As a psychotherapist specialising in Divorce and Separation, I was really interested to read about the Divorce Hotel in the Netherlands. My
initial response was to think that it must be a gimmick. The idea is that two people who are well intentioned enough to want an amicable separation book into the hotel and with the help of a mediator dismantle their joint lives and stay friends in the
process. How does this happen, when mediation doesn’t always achieve this and when hostility makes it extremely difficult to have a non-contentious divorce?
Firstly, although we can assume that those couples booking into the divorce hotel already have the prospect of success on their side as they are both heading for the same goal,that doesn’t answer all of it.
In therapy,as in many disciplines, the setting in which an event or a meeting takes place is an integral part of a desired outcome. I can see then, how an ambient environment which is a normalised familiar environment, one which provides good wine, good food and comfortable surroundings will go a long way to facilitating a harmonious outcome. Anything which makes the overwhelming painful event of divorce easier, has to be good, but I can’t help but think (mutually desired outcomes aside), that a weekend is insufficient to process and mourn an enormous loss.
Perhaps dealing with the practical side of divorce – the assets and the children, takes away much of the worry and anxiety associated with the break up itself, but it won’t take away the overwhelming involuntary emotions, the sleeplessness, the lack of
concentration, the inability to think straight, the loss of self-esteem and the
feeling of being alone and isolated.
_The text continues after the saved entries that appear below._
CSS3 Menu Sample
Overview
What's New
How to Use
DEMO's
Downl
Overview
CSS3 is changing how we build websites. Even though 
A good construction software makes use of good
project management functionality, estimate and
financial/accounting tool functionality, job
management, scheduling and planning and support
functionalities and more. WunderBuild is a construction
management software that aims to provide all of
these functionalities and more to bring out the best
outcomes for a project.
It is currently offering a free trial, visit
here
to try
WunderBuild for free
The practical aspects of divorce are only a small part of a bigger picture. Getting a legal divorce is one thing, getting an emotional one is entirely another.
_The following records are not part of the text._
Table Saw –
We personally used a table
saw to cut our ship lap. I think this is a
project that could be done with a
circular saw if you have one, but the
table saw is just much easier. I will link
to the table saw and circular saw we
I like the idea of the divorce hotel. It can be a place where
divorce doesn’t need to be synonymous with hostility and acrimony. It can be a place where the couple and all they own is split and they can exit as separate but amicable individuals. My only concern is that on exit as separate individuals, each person takes time to deal with their own personal experience of pain in order to achieve their
emotional divorce and see that divorce is not only an end it is also a new
beginning. A weekend may be enough time to divorce on paper. It is nowhere near enough time to divorce emotionally.